Christine M. O. Lagarde, the managing director of the International Monetary Fund, spoke about seizing leadership opportunities in a changing geopolitical world order in her speech to graduating students at Harvard Kennedy School’s Class Day on Wednesday.
A former lawyer, an Olympic synchronized swimmer, and an international figurehead for her influential role in the realm of global finance, Lagarde was introduced by Kennedy School Dean David T. Ellwood ’75 as a “rock star” before she took the stage. He added that, as the first female finance minister of France and the first female managing director of the IMF, she is “someone who understands intimately the complexity of challenges facing our world today.”
Her speech was a combination of hopeful well-wishes and bracing realism.
“You are now ready to bring your incredible talent and enthusiasm to bear on the world,” Lagarde said. However, she tempered her praise, challenging the class, “Will you have the courage to desire and even demand a better world to leave to your children?”
She echoed the words of John F. Kennedy '40, the namesake of the school from which the students are graduating, by declaring this time to be “a special moment in history for a next Great Generation to emerge.”
She urged the graduating class to use their social networking skills to move forward together on longstanding problems.

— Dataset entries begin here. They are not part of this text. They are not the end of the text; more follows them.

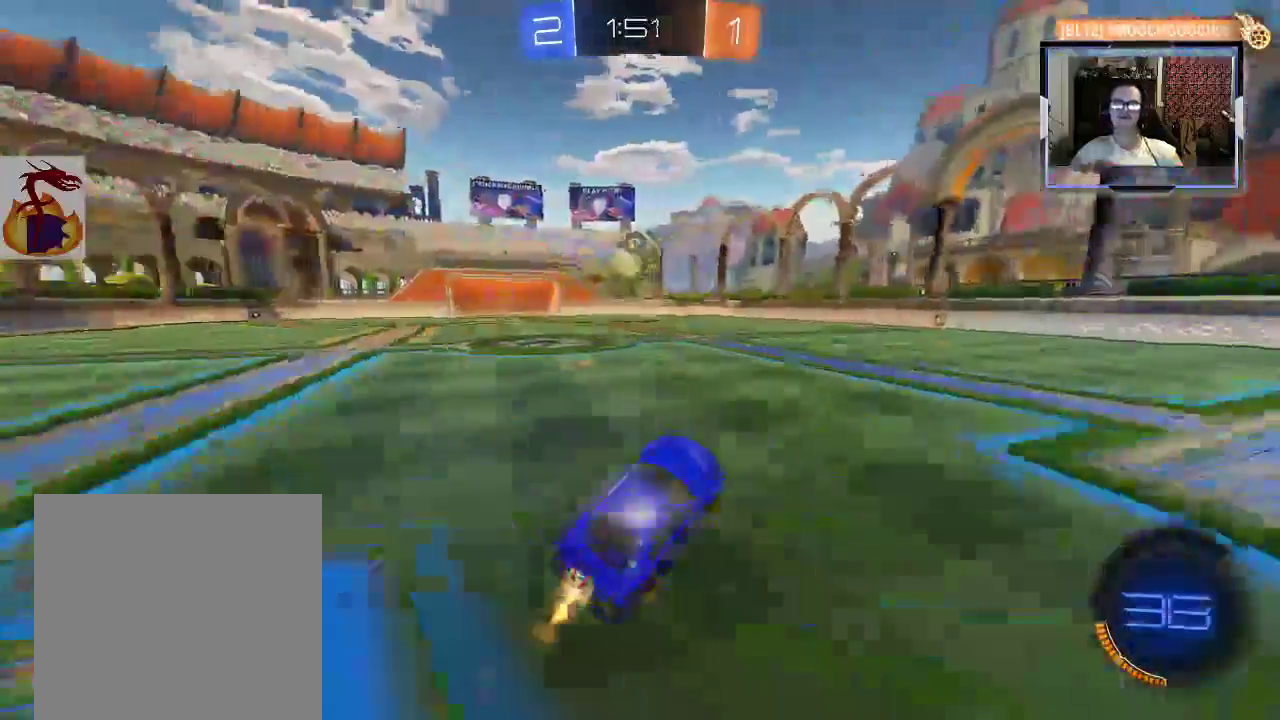
{"buttons": ["R2"], "left_stick": "center", "right_stick": "center", "events": [[67, "left_stick", "center"], [233, "left_stick", "down-right"], [267, "L1", "down"], [300, "R1", "up"], [367, "left_stick", "right"], [400, "L1", "up"], [500, "left_stick", "center"]]}
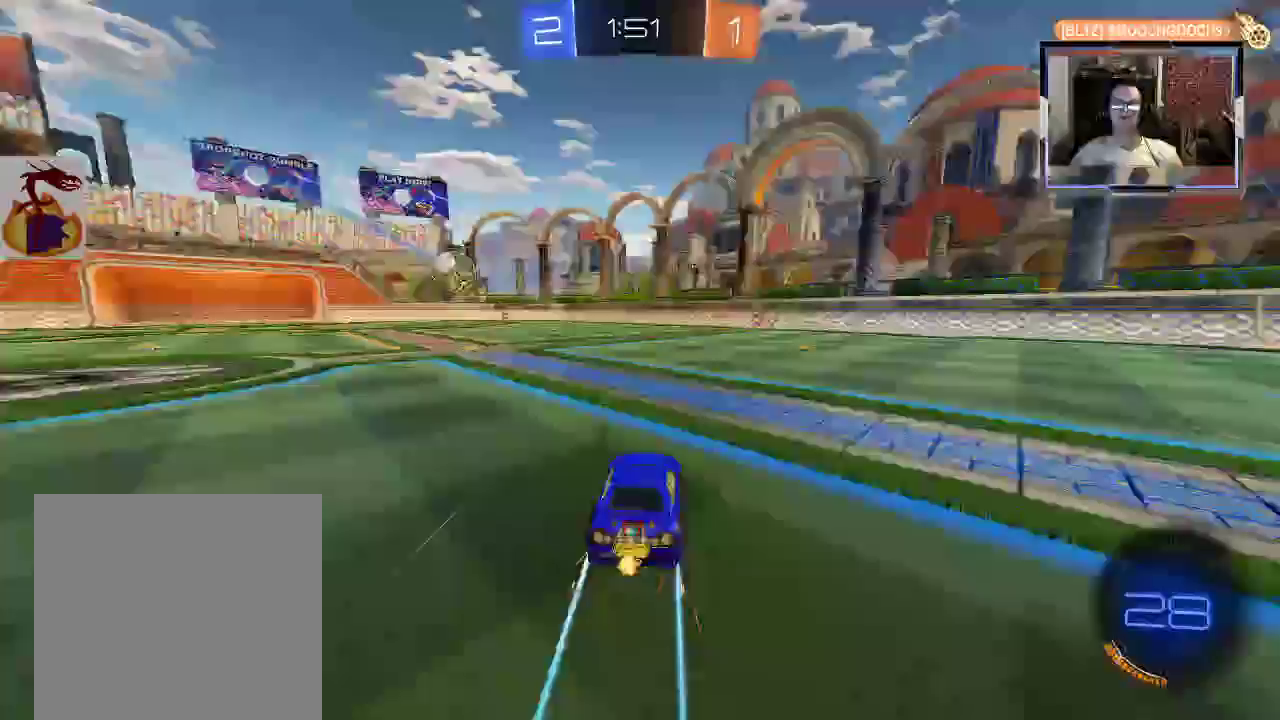
{"buttons": ["R2"], "left_stick": "center", "right_stick": "center", "events": []}
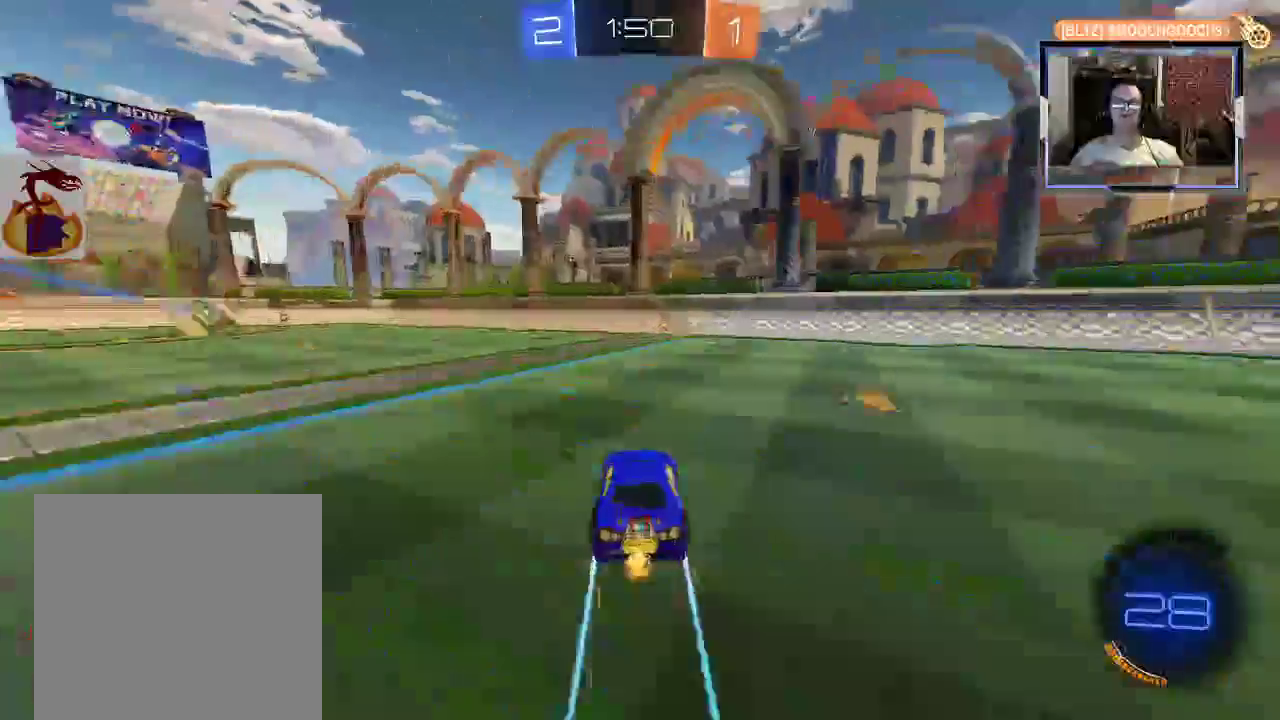
{"buttons": ["R2"], "left_stick": "center", "right_stick": "center", "events": [[200, "left_stick", "left"], [267, "A", "down"], [267, "left_stick", "up-right"], [467, "A", "up"], [500, "left_stick", "center"]]}
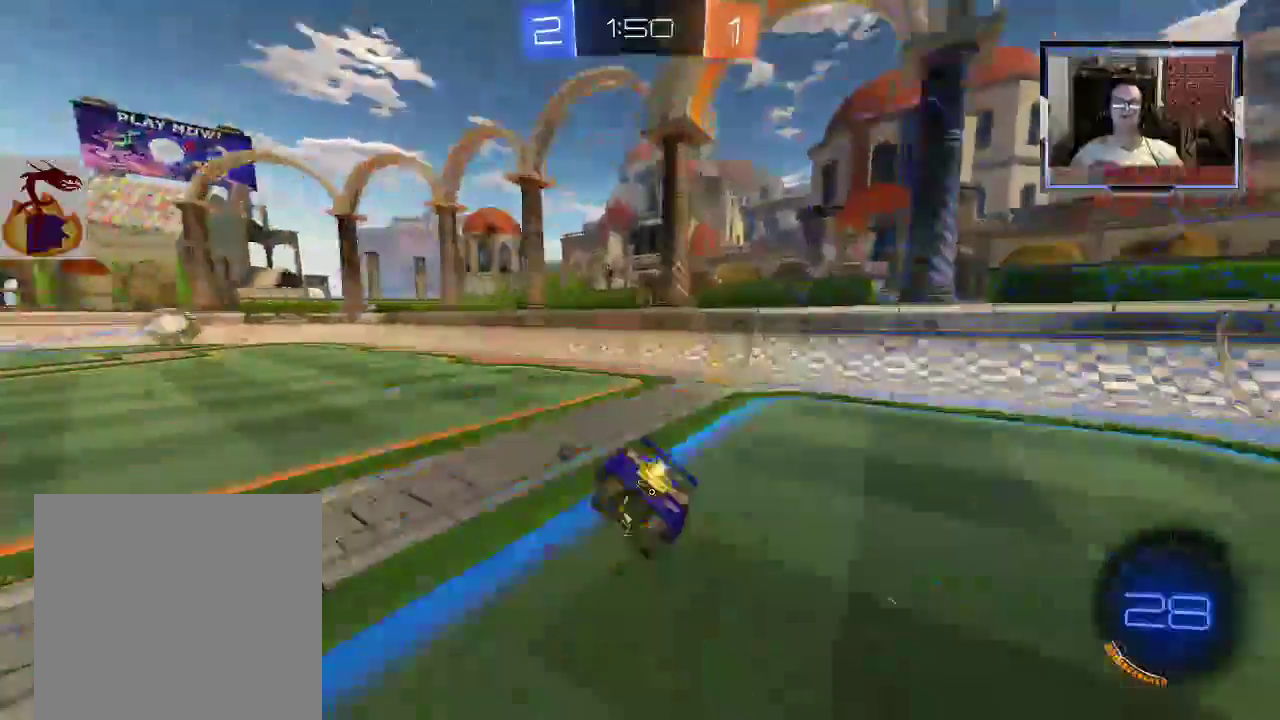
{"buttons": ["L1", "R2"], "left_stick": "down", "right_stick": "center", "events": [[400, "L1", "down"], [400, "left_stick", "down"]]}
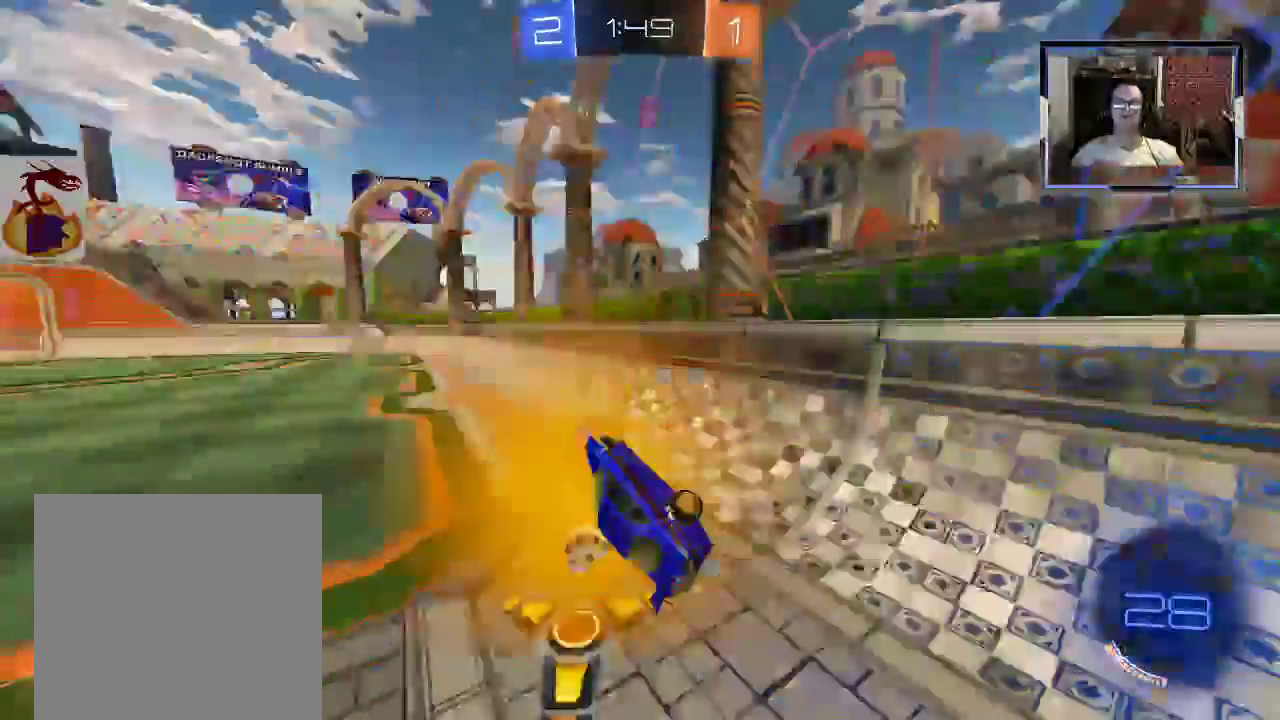
{"buttons": ["R2"], "left_stick": "center", "right_stick": "center", "events": [[33, "L1", "up"], [33, "left_stick", "down-left"], [400, "left_stick", "center"]]}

When she mentioned equal opportunity for women, she received enthusiastic applause and cheers.
“It won’t be easy,” she warned, “but it will be impossible if we don’t stand and act together as global citizens of this world.”
Despite the fact that members of the audience would be pursuing different career paths after Commencement, Lagarde said that she was optimistic that all of them would make efforts to better the world around them.
Whether they would be working in the public or private sector, Lagarde said, “All in [their] own way would be advancing the public interest.”
Saurabh Saluja, a student at the Kennedy School and the Medical School, said that he appreciated that Lagarde’s speech applied to graduates going into a wide range of fields.
“You can expect that interconnectedness and global confrontation even inside a New York hospital” like the one that he will be working in this fall, he said.
“It was a great speech, reflective of both her life journey and our journey ahead,” said Asim Jahangir, a graduating Kennedy School student. “We were presented with the challenges that we’ll face and [made] excited about them, something that really resonates with Kennedy students.”